North Korea military drills Threat Kim Jong Un
North Korea is conducting its own military exercises, similar to that by South Korea, a South Korean official told Yonhap Tuesday. This undated picture released by North Korea's official Korean Central News Agency (KCNA) on May 28, 2013, shows North Korean leader Kim Jong Un (right) inspecting a fishery station under the Korean People's Army (KPA) Unit 313. Getty Images/AFP/KCNA

North Korea is conducting military exercises, similar to those by South Korea, amid the recent heightening of tensions in the peninsula, South Korea's Yonhap News Agency reported Tuesday. North Korea’s exercises are aimed at key public facilities in Seoul and are part of what it calls an “operation to liberate Seoul,” a South Korean lawmaker reportedly said, citing government officials.

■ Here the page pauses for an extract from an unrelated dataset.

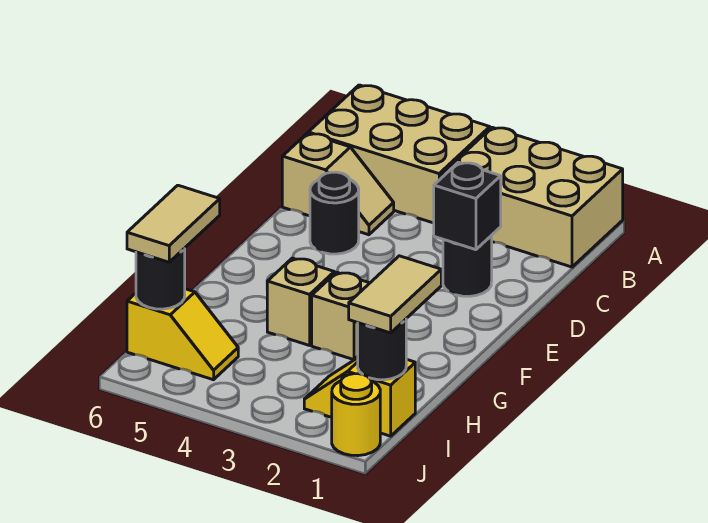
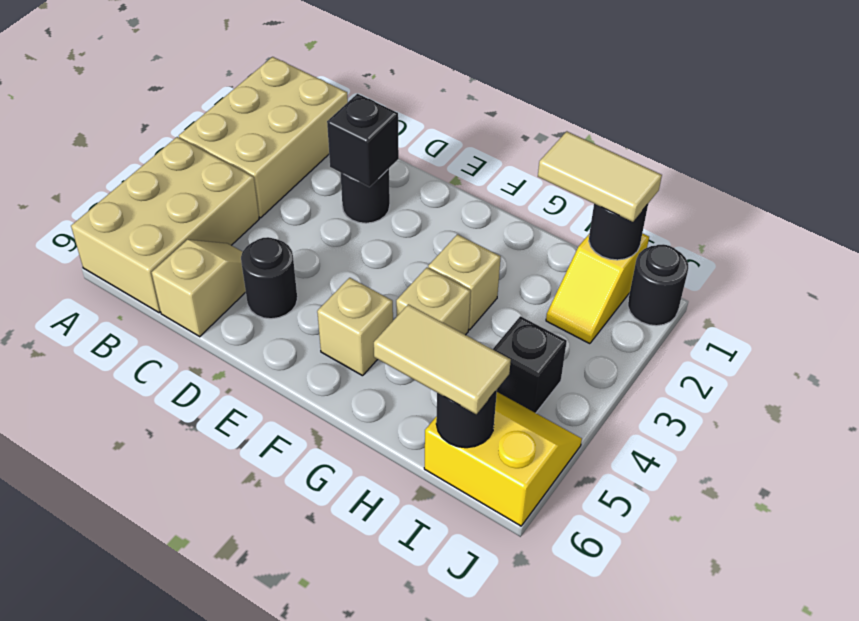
none -> tan brick F5 level 1
none -> black brick I4 level 1
yellow slope I5:I6 level 1 top 6 -> yellow slope I5:J6 level 1 top 6
yellow round brick J1 level 1 -> black round brick J1 level 1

The news follows the joint military exercises by the U.S. and South Korea on the latter's beaches in the eastern coastal city of Pohang. They are part of the two countries' largest ever joint military exercises — Key Resolve and Foal Eagle — that began last week. The drills triggered threats of attacks from Pyongyang Saturday.

The South Korean lawmaker also said that North Korea could conduct military provocation on the Korean border and send drones to the South as part of its exercise. He added that the Kim Jong Un regime could conduct terrorist attacks in Seoul and other nearby areas, launch missiles or jam GPS networks.

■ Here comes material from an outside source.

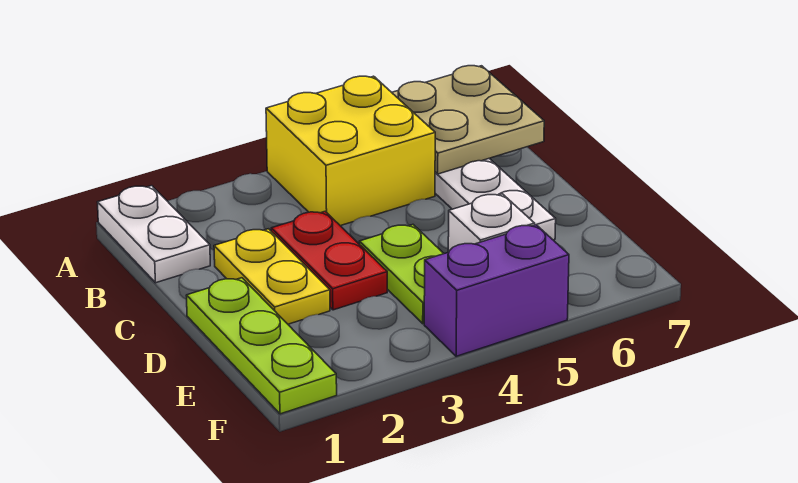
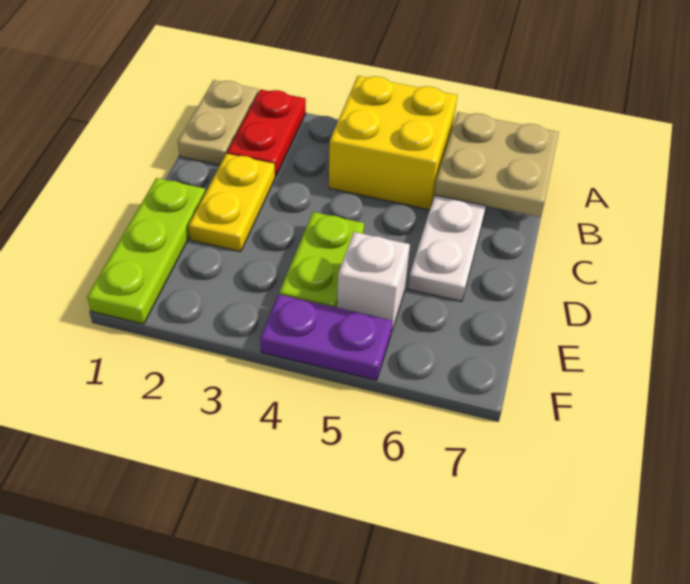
white plate A1:B1 level 1 -> tan plate A1:B1 level 1
red plate C3:D3 level 1 -> red plate A2:B2 level 1
purple brick F4:F5 level 1 -> purple plate F4:F5 level 1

“The [South Korean] military is having preparatory training against the possibilities,” the lawmaker reportedly said.

Earlier Tuesday, the North Korean official news agency KCNA said citing Kim Jong Un that the country had successfully tested a nuclear warhead re-entry in a lab and would soon conduct a nuclear warhead test and test launch ballistic missiles capable of carrying nuclear warheads.

KCNA said that Kim made the comments as he supervised a test for the atmospheric re-entry of a ballistic missile, which measured the “thermodynamic structural stability of newly developed heat-resisting materials.” The test reportedly gave a “sure guarantee for the reliability of the intercontinental ballistic missile warhead re-entry.” Seoul is currently verifying if North Korea will go ahead with the threat.

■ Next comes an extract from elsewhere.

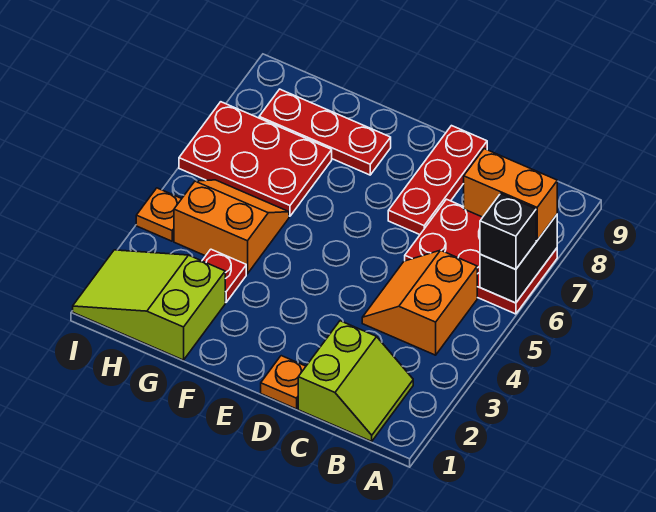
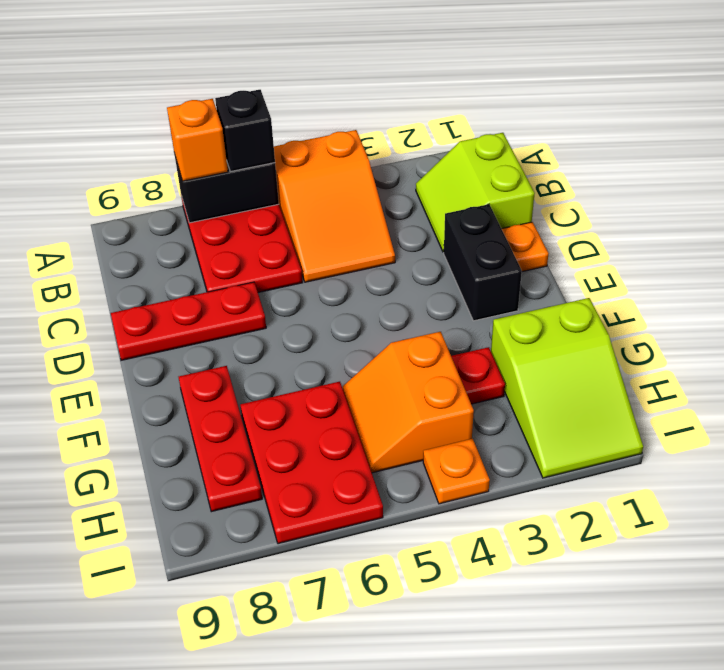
orange brick A7:B7 level 3 -> orange brick A7 level 3
lime slope B1:C2 level 1 top C -> lime slope B1:C2 level 1 top 1
orange slope B4:C5 level 1 top B -> orange slope A4:C5 level 1 top A
none -> black brick D2:E2 level 1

Skepticism follows North Korea’s latest claim of mastering the re-entry technology and its earlier claims of successfully miniaturizing weapons, but if true, it would allow Pyongyang to fire nuclear-tipped intercontinental ballistic missiles that can target the U.S.

“Seoul believes that the North has yet to secure such technology,” a South Korean military official said, according to Yonhap earlier Tuesday, adding: “North Korea's claim is seen as aiming to flex its military muscles.”

Worries in the region have amplified over the past few weeks as Pyongyang has conducted a nuclear test, launched rockets and test-fired several missiles. The reclusive country's aggressive moves have drawn sanctions from the United Nations Security Council that also bans export of jet fuel into North Korea. Seoul is currently investigating how North Korea is able to procure aviation fuel for the tests despite the sanctions.

“North Korea may push ahead with another nuclear test by detonating a stronger fission bomb before it holds its key party congress in May,” Cheong Seong-chang, a senior researcher at the South Korean think tank Sejong Institute, said, according to Yonhap.